Это был продуманный ход — безумный колдун сразу купился.
— А ладно, спрашивай! — великодушно махнула лапой облезлая кошка.— Мне всегда нравились отчаянные сорвиголовы.
— Есть ли у «ока скорпиона» особые свойства, о которых его хозяину лучше было бы знать, во избежание м-м... как бы это поудачнее выразиться... Ну, в общем, во избежание всякого рода недоразумений.
— Он не выносит плакс, потому что всегда сопутствовал только настоящим героям,— совершенно серьезно ответил Зоул и, не позволив мне задать уточняющий вопрос, продолжил: — Ну а что у нас следует под номером два?

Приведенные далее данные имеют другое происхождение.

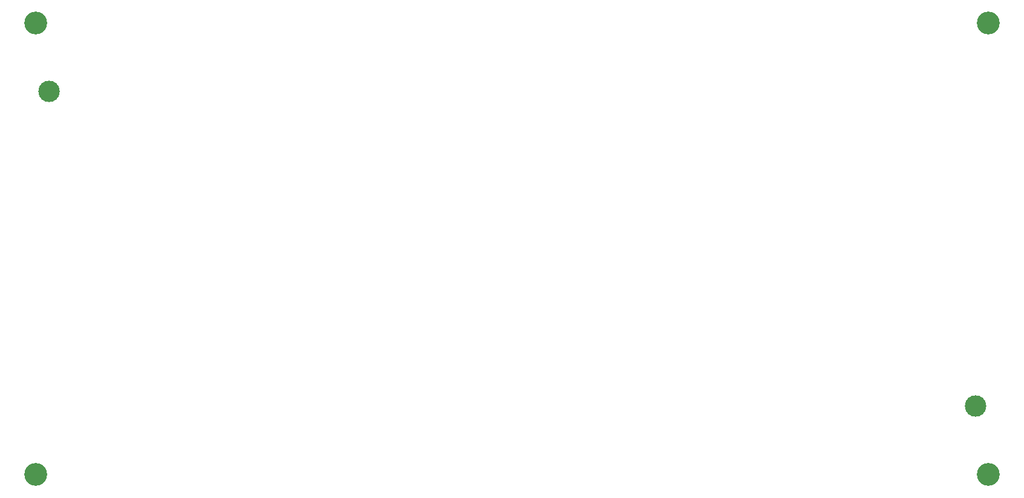
<source format=gbr>
%TF.GenerationSoftware,KiCad,Pcbnew,7.0.11-rc3*%
%TF.CreationDate,2025-03-16T23:24:37+08:00*%
%TF.ProjectId,BQ79616_BMS_14Ch,42513739-3631-4365-9f42-4d535f313443,V1.2*%
%TF.SameCoordinates,Original*%
%TF.FileFunction,NonPlated,1,4,NPTH,Drill*%
%TF.FilePolarity,Positive*%
%FSLAX46Y46*%
G04 Gerber Fmt 4.6, Leading zero omitted, Abs format (unit mm)*
G04 Created by KiCad (PCBNEW 7.0.11-rc3) date 2025-03-16 23:24:37*
%MOMM*%
%LPD*%
G01*
G04 APERTURE LIST*
%TA.AperFunction,ComponentDrill*%
%ADD10C,3.000000*%
%TD*%
%TA.AperFunction,ComponentDrill*%
%ADD11C,3.200000*%
%TD*%
G04 APERTURE END LIST*
D10*
%TO.C,J5*%
X85250000Y-73000000D03*
%TO.C,J4*%
X214750000Y-117000000D03*
D11*
%TO.C,H1*%
X83400000Y-63400000D03*
%TO.C,H3*%
X83400000Y-126600000D03*
%TO.C,H2*%
X216600000Y-63400000D03*
%TO.C,H4*%
X216600000Y-126600000D03*
M02*

</source>
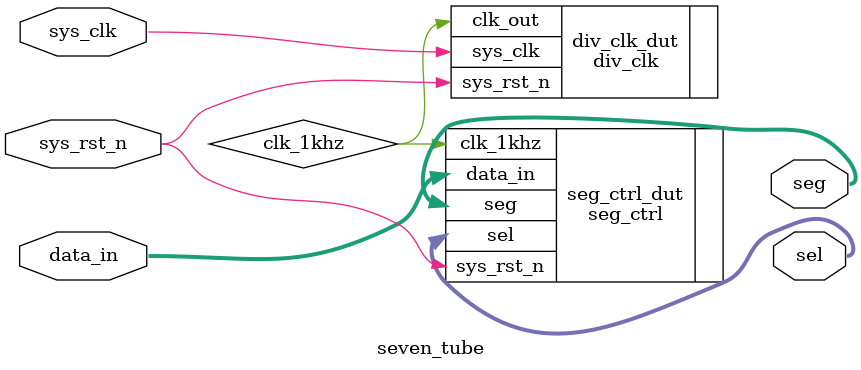
<source format=v>
module seven_tube(
	input						sys_clk,
	input						sys_rst_n,
	input			[23:0]		data_in,
	
	output		[2:0]		sel,
	output		[7:0]		seg
);

	wire						clk_1khz;

	div_clk div_clk_dut(
		.sys_clk				(sys_clk),
		.sys_rst_n			(sys_rst_n),
		
		.clk_out				(clk_1khz)
	);
	
	seg_ctrl seg_ctrl_dut(
		.clk_1khz			(clk_1khz),
		.sys_rst_n			(sys_rst_n),
		.data_in				(data_in),
		
		.sel					(sel),
		.seg					(seg)
	);

endmodule

</source>
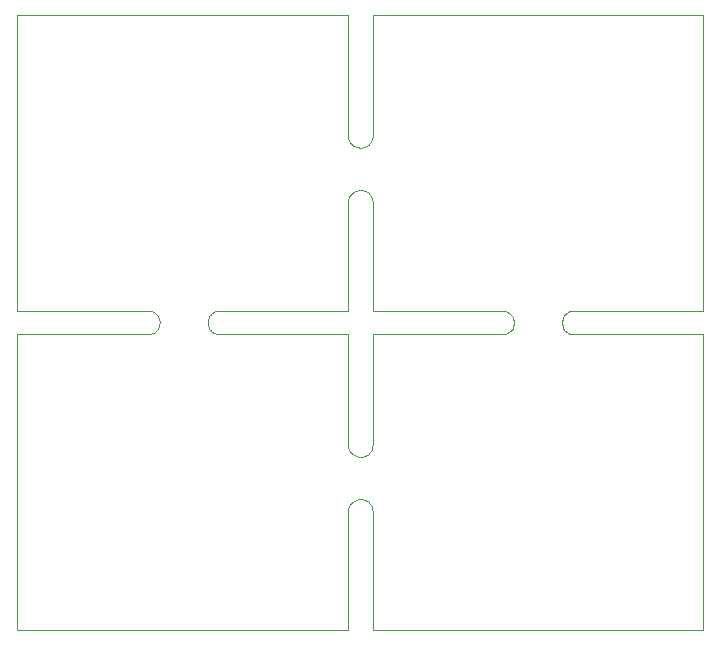
<source format=gko>
%MOIN*%
%OFA0B0*%
%FSLAX44Y44*%
%IPPOS*%
%LPD*%
%ADD10C,0*%
D10*
X00018515Y00009842D02*
X00018515Y00009842D01*
X00016121Y00009842D02*
X00016121Y00009842D01*
X00016121Y00009842D02*
X00011806Y00009842D01*
X00011806Y00006148D01*
X00011804Y00006106D01*
X00011798Y00006065D01*
X00011787Y00006025D01*
X00011772Y00005987D01*
X00011753Y00005950D01*
X00011730Y00005915D01*
X00011704Y00005883D01*
X00011675Y00005854D01*
X00011643Y00005828D01*
X00011608Y00005806D01*
X00011571Y00005787D01*
X00011532Y00005773D01*
X00011492Y00005762D01*
X00011451Y00005756D01*
X00011410Y00005754D01*
X00011368Y00005756D01*
X00011328Y00005763D01*
X00011288Y00005774D01*
X00011249Y00005790D01*
X00011212Y00005809D01*
X00011177Y00005829D01*
X00011160Y00005840D01*
X00011143Y00005852D01*
X00011127Y00005865D01*
X00011112Y00005878D01*
X00011097Y00005892D01*
X00011083Y00005907D01*
X00011070Y00005923D01*
X00011058Y00005939D01*
X00011046Y00005956D01*
X00011036Y00005973D01*
X00011026Y00005991D01*
X00011017Y00006010D01*
X00011009Y00006029D01*
X00011003Y00006048D01*
X00010997Y00006068D01*
X00010992Y00006087D01*
X00010989Y00006107D01*
X00010986Y00006128D01*
X00010984Y00006148D01*
X00010984Y00006168D01*
X00010984Y00009842D01*
X00006706Y00009842D01*
X00006675Y00009843D01*
X00006644Y00009847D01*
X00006614Y00009853D01*
X00006584Y00009861D01*
X00006555Y00009872D01*
X00006527Y00009885D01*
X00006500Y00009900D01*
X00006475Y00009917D01*
X00006450Y00009936D01*
X00006428Y00009957D01*
X00006407Y00009980D01*
X00006388Y00010004D01*
X00006370Y00010030D01*
X00006355Y00010057D01*
X00006342Y00010085D01*
X00006332Y00010114D01*
X00006323Y00010144D01*
X00006317Y00010174D01*
X00006314Y00010205D01*
X00006312Y00010236D01*
X00006312Y00010243D01*
X00006314Y00010274D01*
X00006317Y00010305D01*
X00006323Y00010335D01*
X00006332Y00010365D01*
X00006342Y00010394D01*
X00006355Y00010422D01*
X00006370Y00010449D01*
X00006388Y00010475D01*
X00006407Y00010499D01*
X00006428Y00010522D01*
X00006450Y00010543D01*
X00006475Y00010562D01*
X00006500Y00010579D01*
X00006527Y00010594D01*
X00006555Y00010607D01*
X00006584Y00010618D01*
X00006614Y00010626D01*
X00006644Y00010632D01*
X00006675Y00010636D01*
X00006706Y00010637D01*
X00010982Y00010637D01*
X00010982Y00014246D01*
X00010983Y00014271D01*
X00010985Y00014296D01*
X00010989Y00014321D01*
X00010995Y00014345D01*
X00011002Y00014370D01*
X00011011Y00014393D01*
X00011021Y00014416D01*
X00011033Y00014439D01*
X00011046Y00014460D01*
X00011060Y00014481D01*
X00011076Y00014501D01*
X00011093Y00014519D01*
X00011111Y00014537D01*
X00011130Y00014553D01*
X00011150Y00014568D01*
X00011171Y00014582D01*
X00011193Y00014594D01*
X00011216Y00014605D01*
X00011239Y00014615D01*
X00011263Y00014623D01*
X00011300Y00014634D01*
X00011335Y00014643D01*
X00011372Y00014648D01*
X00011408Y00014650D01*
X00011445Y00014649D01*
X00011481Y00014644D01*
X00011517Y00014636D01*
X00011552Y00014625D01*
X00011585Y00014611D01*
X00011617Y00014593D01*
X00011648Y00014572D01*
X00011676Y00014549D01*
X00011702Y00014523D01*
X00011726Y00014495D01*
X00011747Y00014465D01*
X00011764Y00014433D01*
X00011779Y00014400D01*
X00011791Y00014365D01*
X00011800Y00014330D01*
X00011805Y00014293D01*
X00011806Y00014257D01*
X00011806Y00010629D01*
X00016121Y00010629D01*
X00016183Y00010624D01*
X00016243Y00010610D01*
X00016300Y00010586D01*
X00016353Y00010554D01*
X00016400Y00010514D01*
X00016440Y00010467D01*
X00016472Y00010414D01*
X00016496Y00010357D01*
X00016510Y00010297D01*
X00016515Y00010235D01*
X00016510Y00010174D01*
X00016496Y00010114D01*
X00016472Y00010057D01*
X00016440Y00010004D01*
X00016400Y00009957D01*
X00016353Y00009917D01*
X00016300Y00009885D01*
X00016243Y00009861D01*
X00016183Y00009847D01*
X00016121Y00009842D01*
X00016121Y00009842D01*
X00022830Y00009842D02*
X00018515Y00009842D01*
X00018515Y00009842D01*
X00018453Y00009847D01*
X00018393Y00009861D01*
X00018336Y00009885D01*
X00018283Y00009917D01*
X00018237Y00009957D01*
X00018196Y00010004D01*
X00018164Y00010057D01*
X00018140Y00010114D01*
X00018126Y00010174D01*
X00018121Y00010235D01*
X00018126Y00010297D01*
X00018140Y00010357D01*
X00018164Y00010414D01*
X00018196Y00010467D01*
X00018237Y00010514D01*
X00018283Y00010554D01*
X00018336Y00010586D01*
X00018393Y00010610D01*
X00018453Y00010624D01*
X00018515Y00010629D01*
X00022830Y00010629D01*
X00022830Y00020472D01*
X00011806Y00020472D01*
X00011806Y00016459D01*
X00011805Y00016423D01*
X00011800Y00016386D01*
X00011791Y00016351D01*
X00011779Y00016316D01*
X00011764Y00016283D01*
X00011747Y00016251D01*
X00011726Y00016221D01*
X00011702Y00016192D01*
X00011676Y00016167D01*
X00011648Y00016144D01*
X00011617Y00016123D01*
X00011585Y00016105D01*
X00011552Y00016091D01*
X00011517Y00016080D01*
X00011481Y00016072D01*
X00011445Y00016067D01*
X00011408Y00016066D01*
X00011372Y00016068D01*
X00011335Y00016073D01*
X00011300Y00016082D01*
X00011263Y00016093D01*
X00011239Y00016101D01*
X00011216Y00016111D01*
X00011193Y00016122D01*
X00011171Y00016134D01*
X00011150Y00016148D01*
X00011130Y00016163D01*
X00011111Y00016179D01*
X00011093Y00016197D01*
X00011076Y00016215D01*
X00011060Y00016235D01*
X00011046Y00016256D01*
X00011033Y00016277D01*
X00011021Y00016300D01*
X00011011Y00016323D01*
X00011002Y00016346D01*
X00010995Y00016371D01*
X00010989Y00016395D01*
X00010985Y00016420D01*
X00010983Y00016445D01*
X00010982Y00016470D01*
X00010982Y00020480D01*
X-00000040Y00020480D01*
X-00000040Y00010637D01*
X00004315Y00010637D01*
X00004346Y00010636D01*
X00004377Y00010632D01*
X00004407Y00010626D01*
X00004437Y00010618D01*
X00004466Y00010607D01*
X00004494Y00010594D01*
X00004521Y00010579D01*
X00004546Y00010562D01*
X00004571Y00010543D01*
X00004593Y00010522D01*
X00004614Y00010499D01*
X00004634Y00010475D01*
X00004651Y00010449D01*
X00004666Y00010422D01*
X00004679Y00010394D01*
X00004689Y00010365D01*
X00004698Y00010335D01*
X00004704Y00010305D01*
X00004708Y00010274D01*
X00004709Y00010243D01*
X00004709Y00010236D01*
X00004708Y00010205D01*
X00004704Y00010174D01*
X00004698Y00010144D01*
X00004689Y00010114D01*
X00004679Y00010085D01*
X00004666Y00010057D01*
X00004651Y00010030D01*
X00004634Y00010004D01*
X00004614Y00009980D01*
X00004593Y00009957D01*
X00004571Y00009936D01*
X00004546Y00009917D01*
X00004521Y00009900D01*
X00004494Y00009885D01*
X00004466Y00009872D01*
X00004437Y00009861D01*
X00004407Y00009853D01*
X00004377Y00009847D01*
X00004346Y00009843D01*
X00004315Y00009842D01*
X-00000039Y00009842D01*
X-00000039Y00000000D01*
X00010984Y00000000D01*
X00010984Y00003934D01*
X00010984Y00003955D01*
X00010986Y00003975D01*
X00010989Y00003995D01*
X00010992Y00004015D01*
X00010997Y00004035D01*
X00011003Y00004055D01*
X00011009Y00004074D01*
X00011017Y00004093D01*
X00011026Y00004111D01*
X00011036Y00004129D01*
X00011046Y00004147D01*
X00011058Y00004164D01*
X00011070Y00004180D01*
X00011083Y00004196D01*
X00011097Y00004210D01*
X00011112Y00004225D01*
X00011127Y00004238D01*
X00011143Y00004251D01*
X00011160Y00004262D01*
X00011177Y00004273D01*
X00011212Y00004294D01*
X00011249Y00004313D01*
X00011288Y00004328D01*
X00011328Y00004339D01*
X00011368Y00004346D01*
X00011410Y00004349D01*
X00011451Y00004347D01*
X00011492Y00004341D01*
X00011532Y00004330D01*
X00011571Y00004315D01*
X00011608Y00004297D01*
X00011643Y00004274D01*
X00011675Y00004249D01*
X00011704Y00004219D01*
X00011730Y00004187D01*
X00011753Y00004153D01*
X00011772Y00004116D01*
X00011787Y00004077D01*
X00011798Y00004037D01*
X00011804Y00003996D01*
X00011806Y00003955D01*
X00011806Y00000000D01*
X00022830Y00000000D01*
X00022830Y00009842D01*
M02*
</source>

— Что случилось с Гархом и...
— А-а-ха-ха! — серебряным колокольчиком, тонко и пронзительно, засмеялся сумасшедший колдун.
Он все хохотал и хохотал, в то время как мы с Компотом озадаченно смотрели на эту огромную линяющую кошку, не в силах понять, что смешного было сказано. Прошло не меньше минуты, прежде чем, утирая лапой слезы, пума успокоилась настолько, что смогла дать ответ.
— С удовольствием бы сказал, что случилось с твоим сумасшедшим другом, но...
«Уж кто бы говорил про сумасшествие»,— подумал я.
— ...к сожалению, не могу этого сделать. Впрочем, я готов заключить джентльменское соглашение.
— Держись от этого ненормального подальше,— посоветовал внутренний голос.
— Какое соглашение? — Теперь пришел мой черед заглатывать наживку.
— Если останешься жив после приключений на Арене, я сообщу тебе, что случилось с полусмертным.
Предложение было, конечно, не самое приятное, но, как говорится, за неимением гербовой бумаги пишут на простой.
— По рукам! — согласился я.
— По рукам! Какое пре-лест-ное выражение! — в восторге вскричал Зоул, и, наверное, чтобы не осталось неясностей, четко и громко повторил: — По рукам!
На какое-то мгновение почудилось, что вот прямо сейчас эта большая кошка от избытка чувств кинется мне на шею и примется вылизывать своим шершавым языком. К счастью, до подобных эксцессов дело не дошло. Зоул и правда встал на задние лапы, расставив передние в стороны, но, как оказалось, сделал он это, только чтобы произнести заклинание, которое должно было перебросить нашу команду в логово самого сумасшедшего из всех безумцев, которых мне довелось встретить во всех измерениях.
Иными словами, мы преодолели границы миллиона миров и вернулись в начало начал — то есть попали в объятия «старого доброго друга», которого в узком кругу, шепотом и за глаза, звали Аспирин.
Глава 5
Он был все так же неправдоподобно безумен. И, может быть, даже немного больше, чем прежде. Только не надо спрашивать меня, почему я так решил. Может быть, «око скорпиона» навеяло эту мысль; может, что-то другое, однако стоило мне увидеть все ту же сцену, ту же публику, те же декорации и, главное — все того же «гениального» актера, навечно покорившего театральные подмостки, как я сразу же и подумал: «Болезнь прогрессирует».